##### Quoted passage #####

Whalers, Whales and Morality Tales: Voyages of Discovery in Melville’s “Moby Dick.” What’s with all those boring whale chapters?

Whalers, Whales and Morality Tales:

Voyages of Discovery in Melville’s Moby Dick.

What’s with all those boring whale chapters?

Burton Weltman

“Over the years you have been

hunted by men who threw harpoons”

Crosby, Stills & Nash

Preface: Boring is as boring does.  

Herman Melville’s Moby Dick is often acclaimed as “the great American novel.”  But it is a book more honored than read.  People often say that it may be great, but it is boring.  And I think that if you take the conventional approach to reading the book, it may be a bore.  But it does not have to be that way.

History as Choice and Moby Dick

“And in the long run he will kill you to fed the pets we raise, put the flowers in your vase and make the lipstick for your face.”  Crosby, Stills & Nash

Call me Ishmael, says the narrator in the opening words of the book.  He is a self-described outcast, outsider, wanderer, and seeker.  He is a loner who needs continually to choose how to live with others and how to make a decent way through life.  A model for an existentialist hero from Sartre or Camus, he experiences life as a succession of voyages of discovery, both literally and figuratively.  Surviving the destruction of the whaling ship Pequod by the white whale Moby Dick, he lives to tell its tale and to retell his own history as a series of fateful choices.

##### Entries supplied #####

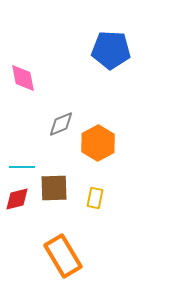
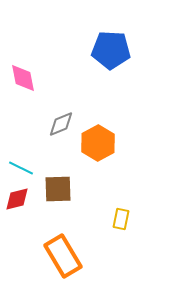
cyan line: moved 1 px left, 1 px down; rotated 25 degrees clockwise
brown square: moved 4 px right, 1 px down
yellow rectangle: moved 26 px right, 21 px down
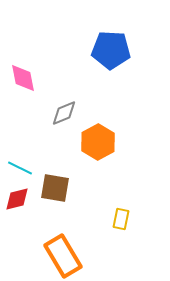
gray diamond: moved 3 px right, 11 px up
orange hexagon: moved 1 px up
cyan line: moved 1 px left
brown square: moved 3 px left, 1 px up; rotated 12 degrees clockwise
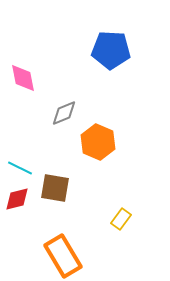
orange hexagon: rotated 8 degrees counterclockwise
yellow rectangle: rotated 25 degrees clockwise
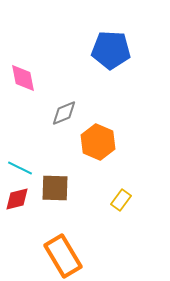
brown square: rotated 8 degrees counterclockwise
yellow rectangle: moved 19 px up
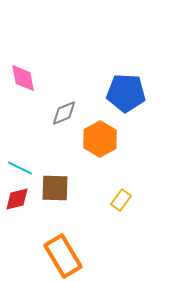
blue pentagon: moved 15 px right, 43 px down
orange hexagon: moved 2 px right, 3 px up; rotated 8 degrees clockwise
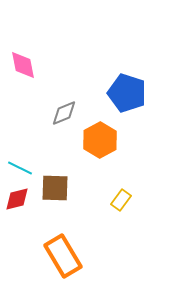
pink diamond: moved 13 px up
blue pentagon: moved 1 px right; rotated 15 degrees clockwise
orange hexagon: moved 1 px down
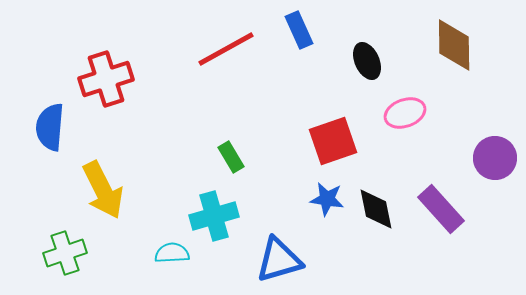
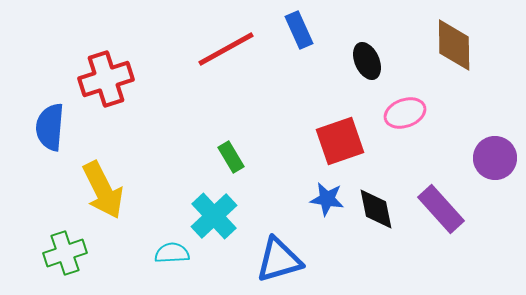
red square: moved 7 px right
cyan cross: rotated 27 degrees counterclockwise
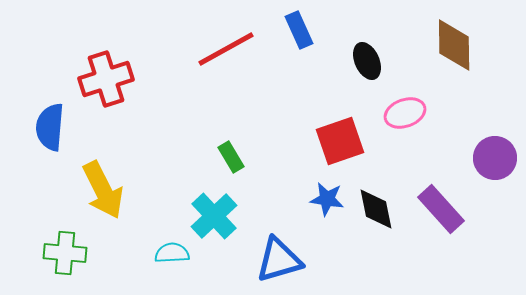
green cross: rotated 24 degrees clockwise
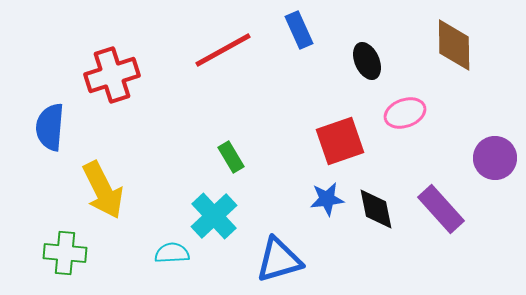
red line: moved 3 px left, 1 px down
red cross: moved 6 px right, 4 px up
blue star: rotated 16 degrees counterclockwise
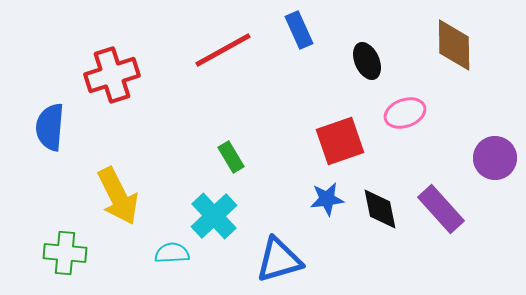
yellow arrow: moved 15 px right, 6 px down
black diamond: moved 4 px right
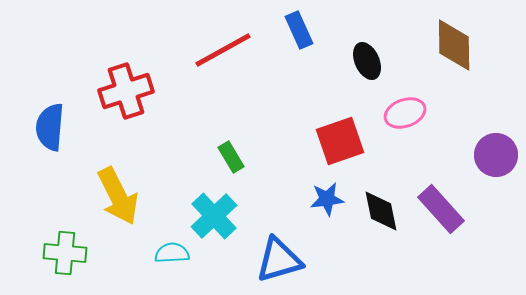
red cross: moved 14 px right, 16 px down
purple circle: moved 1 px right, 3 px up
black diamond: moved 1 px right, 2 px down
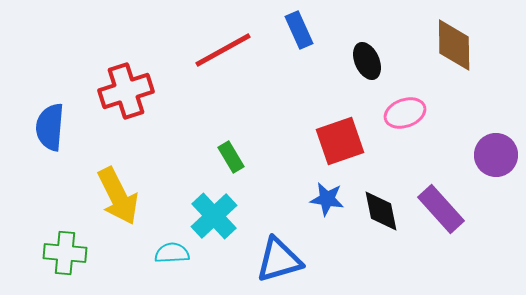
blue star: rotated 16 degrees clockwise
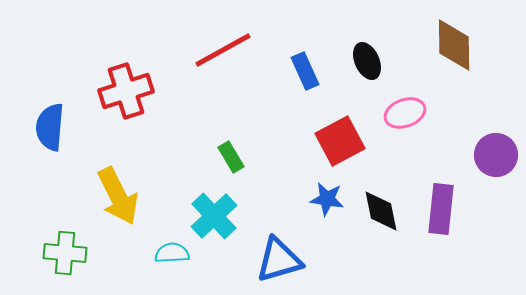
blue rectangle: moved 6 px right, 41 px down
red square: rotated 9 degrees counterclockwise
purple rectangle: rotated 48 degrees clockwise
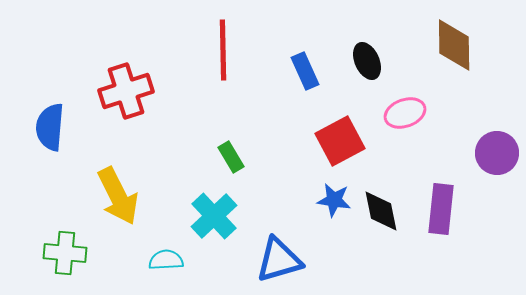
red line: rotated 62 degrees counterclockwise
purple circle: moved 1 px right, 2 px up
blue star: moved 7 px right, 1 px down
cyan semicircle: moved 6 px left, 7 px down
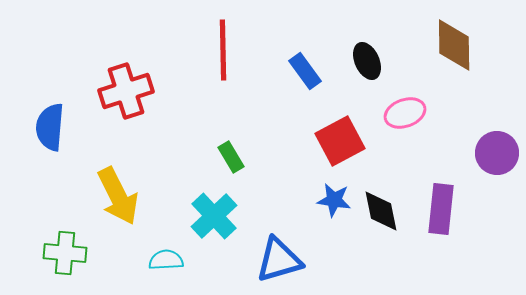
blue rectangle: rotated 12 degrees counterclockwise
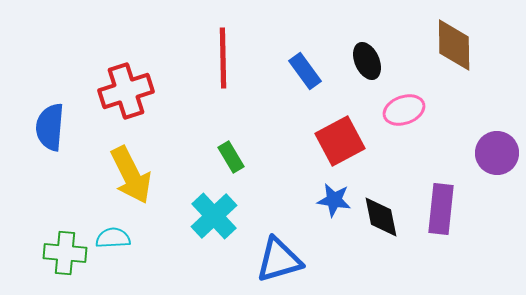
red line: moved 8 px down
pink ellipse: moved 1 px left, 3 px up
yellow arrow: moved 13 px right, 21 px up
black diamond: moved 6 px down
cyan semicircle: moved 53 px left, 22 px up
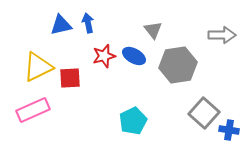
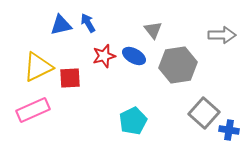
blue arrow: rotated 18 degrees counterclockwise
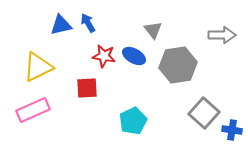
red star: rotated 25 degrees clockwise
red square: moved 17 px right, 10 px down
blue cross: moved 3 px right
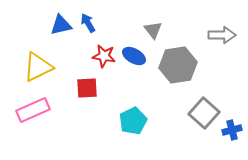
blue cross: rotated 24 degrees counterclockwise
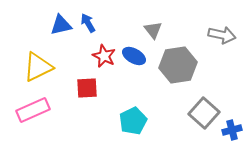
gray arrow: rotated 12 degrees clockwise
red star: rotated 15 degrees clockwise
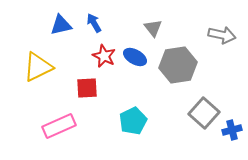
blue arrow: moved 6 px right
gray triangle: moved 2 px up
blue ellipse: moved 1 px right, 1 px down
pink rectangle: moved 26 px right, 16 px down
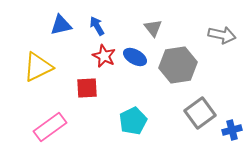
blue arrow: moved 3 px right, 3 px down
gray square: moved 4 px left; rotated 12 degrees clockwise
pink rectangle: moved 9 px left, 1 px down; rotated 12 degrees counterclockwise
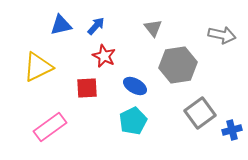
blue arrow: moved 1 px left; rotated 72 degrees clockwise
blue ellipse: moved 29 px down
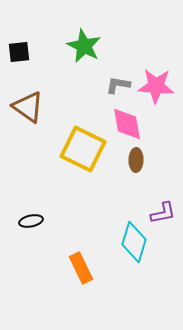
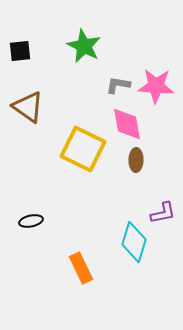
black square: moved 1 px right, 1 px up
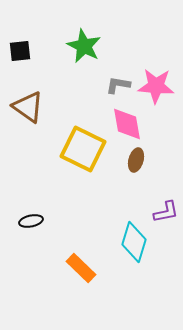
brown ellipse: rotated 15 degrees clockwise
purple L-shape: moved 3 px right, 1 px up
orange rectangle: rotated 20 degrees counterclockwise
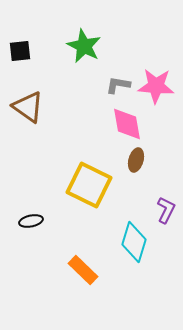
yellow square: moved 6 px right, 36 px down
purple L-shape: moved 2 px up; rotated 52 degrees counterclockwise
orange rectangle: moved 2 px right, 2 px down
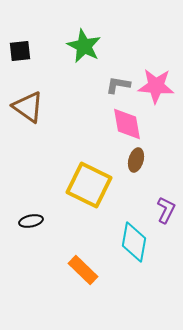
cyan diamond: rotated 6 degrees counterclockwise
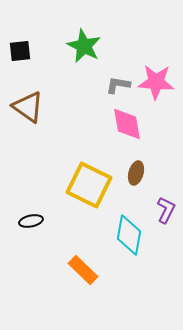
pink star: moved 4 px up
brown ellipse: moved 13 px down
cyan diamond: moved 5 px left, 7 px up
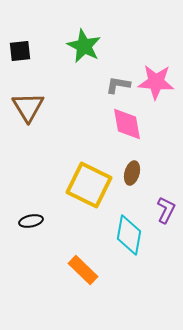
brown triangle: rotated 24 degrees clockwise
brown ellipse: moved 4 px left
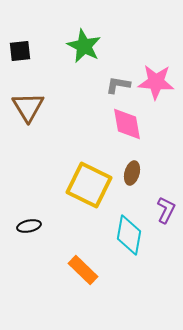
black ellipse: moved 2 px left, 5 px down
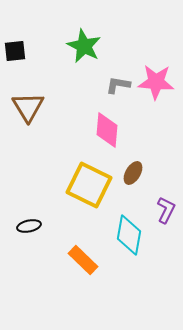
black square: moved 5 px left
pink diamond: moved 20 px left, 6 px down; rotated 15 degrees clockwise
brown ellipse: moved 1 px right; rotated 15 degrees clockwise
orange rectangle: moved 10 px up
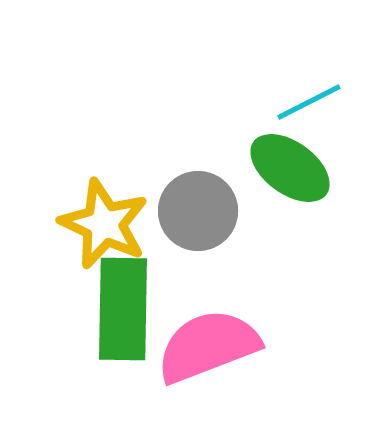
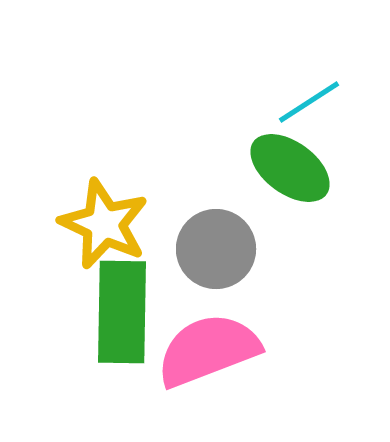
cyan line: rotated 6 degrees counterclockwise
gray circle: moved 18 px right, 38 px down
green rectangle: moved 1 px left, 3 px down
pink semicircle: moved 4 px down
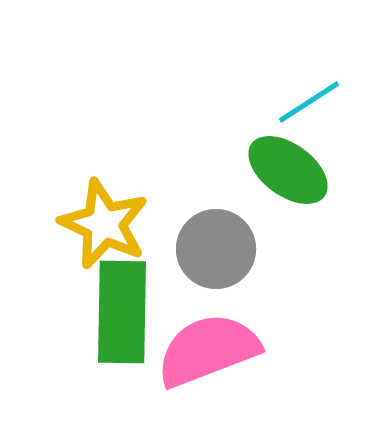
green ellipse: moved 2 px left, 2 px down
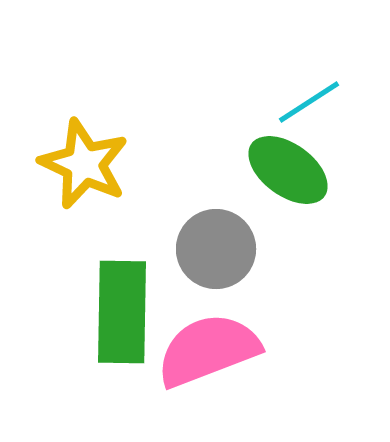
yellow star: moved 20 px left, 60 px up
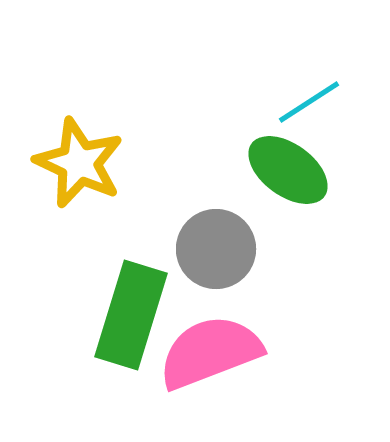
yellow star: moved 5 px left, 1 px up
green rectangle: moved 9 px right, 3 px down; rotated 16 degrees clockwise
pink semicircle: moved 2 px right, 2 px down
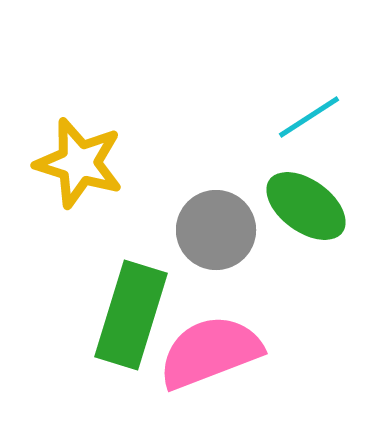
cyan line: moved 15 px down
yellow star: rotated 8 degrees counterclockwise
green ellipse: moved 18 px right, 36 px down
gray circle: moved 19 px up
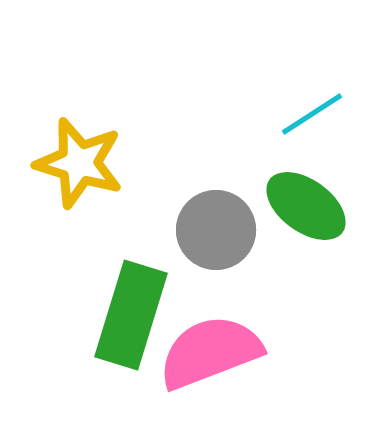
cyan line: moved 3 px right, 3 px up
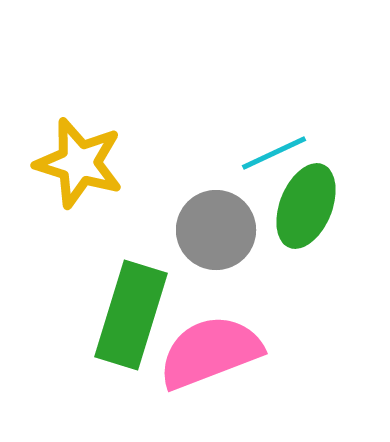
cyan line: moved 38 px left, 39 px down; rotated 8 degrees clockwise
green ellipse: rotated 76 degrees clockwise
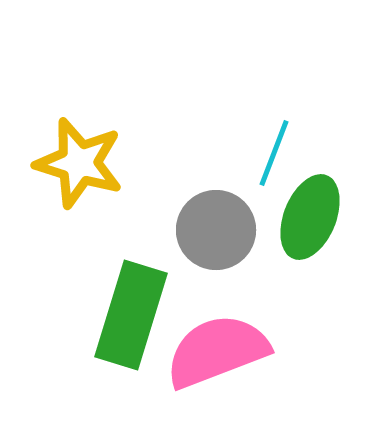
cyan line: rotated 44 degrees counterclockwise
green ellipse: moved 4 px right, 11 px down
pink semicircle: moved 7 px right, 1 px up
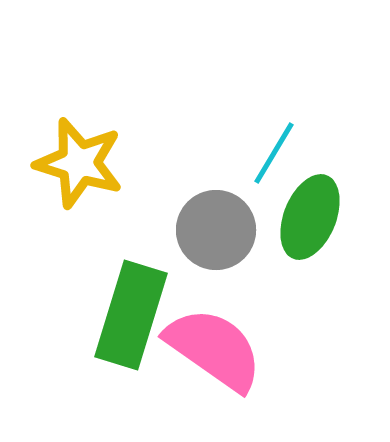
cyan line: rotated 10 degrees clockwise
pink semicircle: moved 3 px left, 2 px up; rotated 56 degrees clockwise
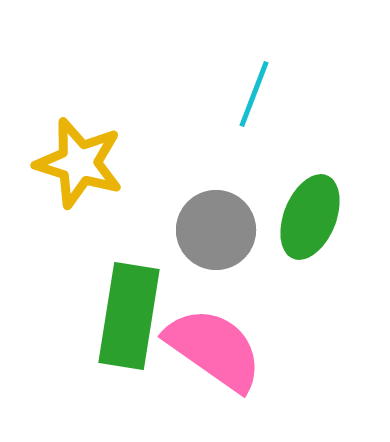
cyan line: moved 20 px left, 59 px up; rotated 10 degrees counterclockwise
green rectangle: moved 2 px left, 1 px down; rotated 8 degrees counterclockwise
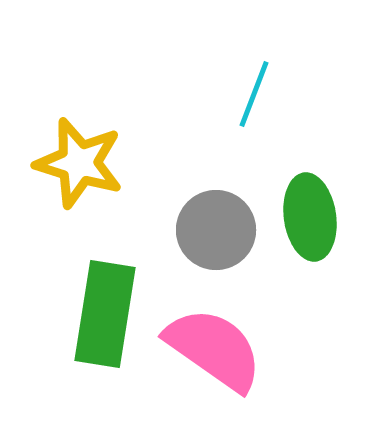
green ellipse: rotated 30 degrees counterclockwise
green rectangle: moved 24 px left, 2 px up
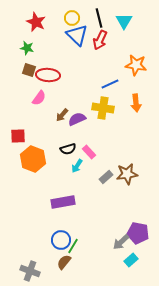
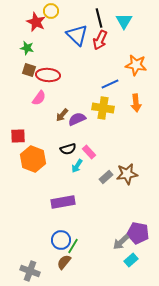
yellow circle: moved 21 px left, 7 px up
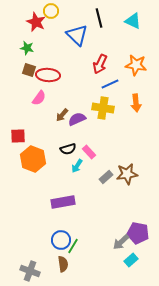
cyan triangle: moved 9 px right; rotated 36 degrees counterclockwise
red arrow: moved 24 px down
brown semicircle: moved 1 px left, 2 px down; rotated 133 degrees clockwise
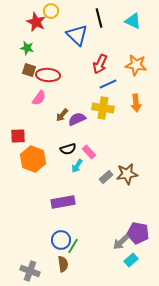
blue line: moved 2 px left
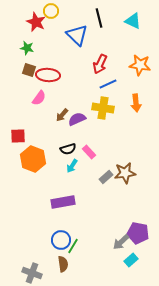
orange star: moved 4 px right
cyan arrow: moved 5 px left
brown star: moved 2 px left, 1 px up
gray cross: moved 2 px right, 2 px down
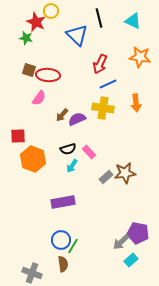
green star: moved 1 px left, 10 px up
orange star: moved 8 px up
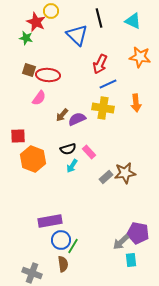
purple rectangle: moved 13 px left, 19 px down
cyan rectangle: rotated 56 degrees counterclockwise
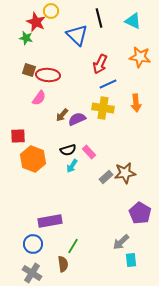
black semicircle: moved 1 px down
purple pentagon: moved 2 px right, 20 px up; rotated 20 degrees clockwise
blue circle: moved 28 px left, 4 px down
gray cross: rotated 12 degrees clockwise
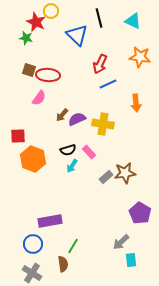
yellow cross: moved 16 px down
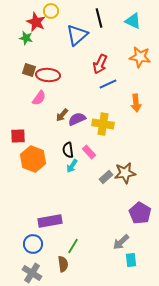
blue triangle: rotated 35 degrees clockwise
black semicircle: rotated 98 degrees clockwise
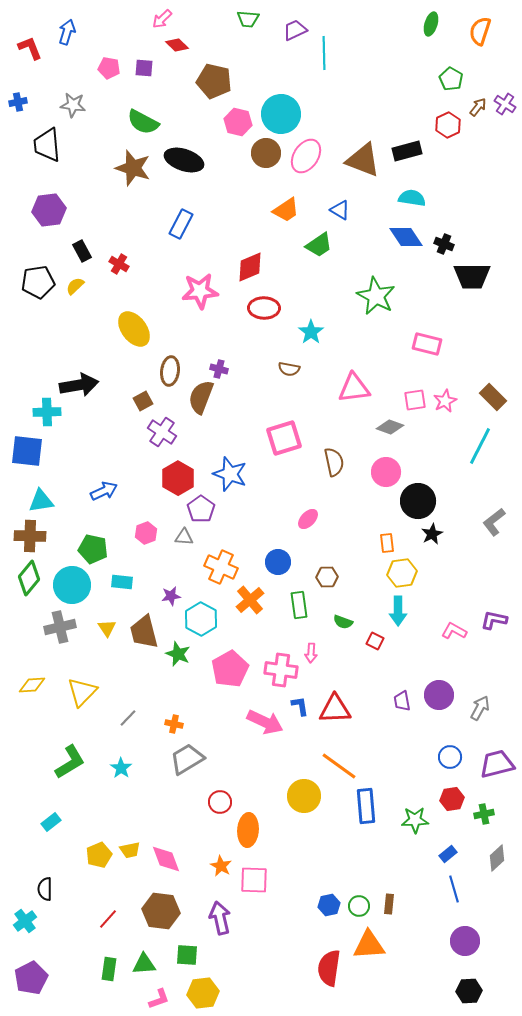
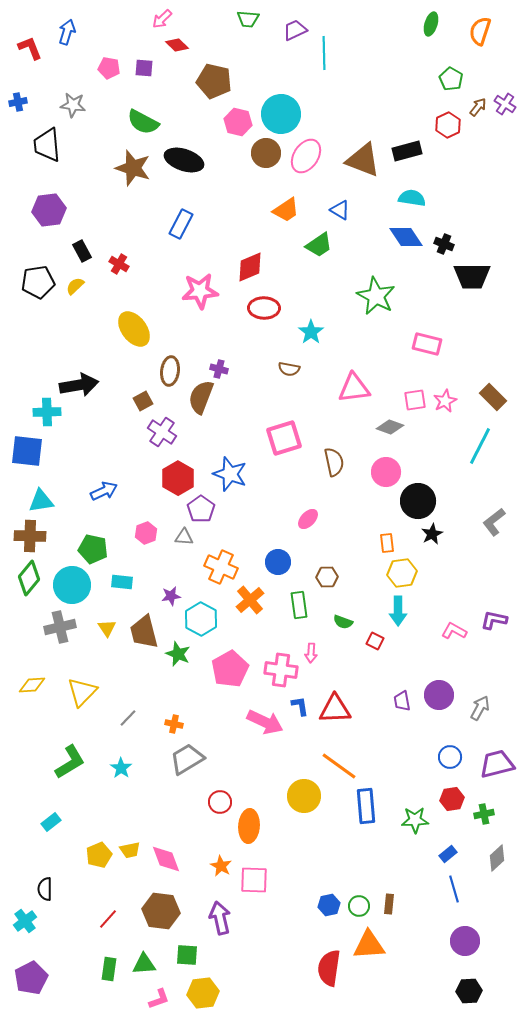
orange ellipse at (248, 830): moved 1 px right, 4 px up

#####

[Directions for this task] Resume the essay on Melville's Moby Dick from the point where it stops. The listing has nothing to do with the essay on Moby Dick.

[Answer to this task]
Moby Dick is a history book.  It is also a mystery, a romance, a gothic story and many other things.  But it is first and foremost a history book that combines a fictional history of the Pequod’s last voyage with a factual history of whales and whaling as these things were known circa 1850.  The author, Herman Melville, has alternated chapters that follow the storyline of the Pequod Captain Ahab’s monomaniacal obsession with killing the white whale with chapters that describe and discuss whales and whaling in general.

The conventional approach to reading and understanding Moby Dick focuses on the Ahab storyline and essentially dismisses the book’s discussion of whales and whaling as some kind of extraneous complement to the Ahab story.  Approached in this way, the chapters on the whales seem to clog up the works and get in the way of the Ahab storyline, and the book as a whole may seem more tedious than it is worth.

In focusing so singularly on Ahab’s monomania, the conventional approach to Moby Dick is similar to most conventional approaches to history.  It is, like them, essentially a one-dimensional explanation of events based on a simple chain of causation and, like them, it is unsatisfactory.  But the book can also be approached through the lens of history as people making choices.  Taking this approach, we can look for the debates in the book, the alternatives available to the characters, and the choices they make.  And we can evaluate their options and choices compared with our own.  The book becomes like real life.

Instead of a one-dimensional narrative, the book becomes a multi-layered story portraying a multi-tiered series of choices, a voyage of discovery for the narrator, the characters, and the reader that dramatizes many of the social and intellectual issues of Melville’s time and ours.  Looked at as an example of writing, reading and thinking about history as people making choices, the book becomes, complex, enlightening and exciting, even including the chapters on the whales.

Competing Narratives: Whalers versus Whales.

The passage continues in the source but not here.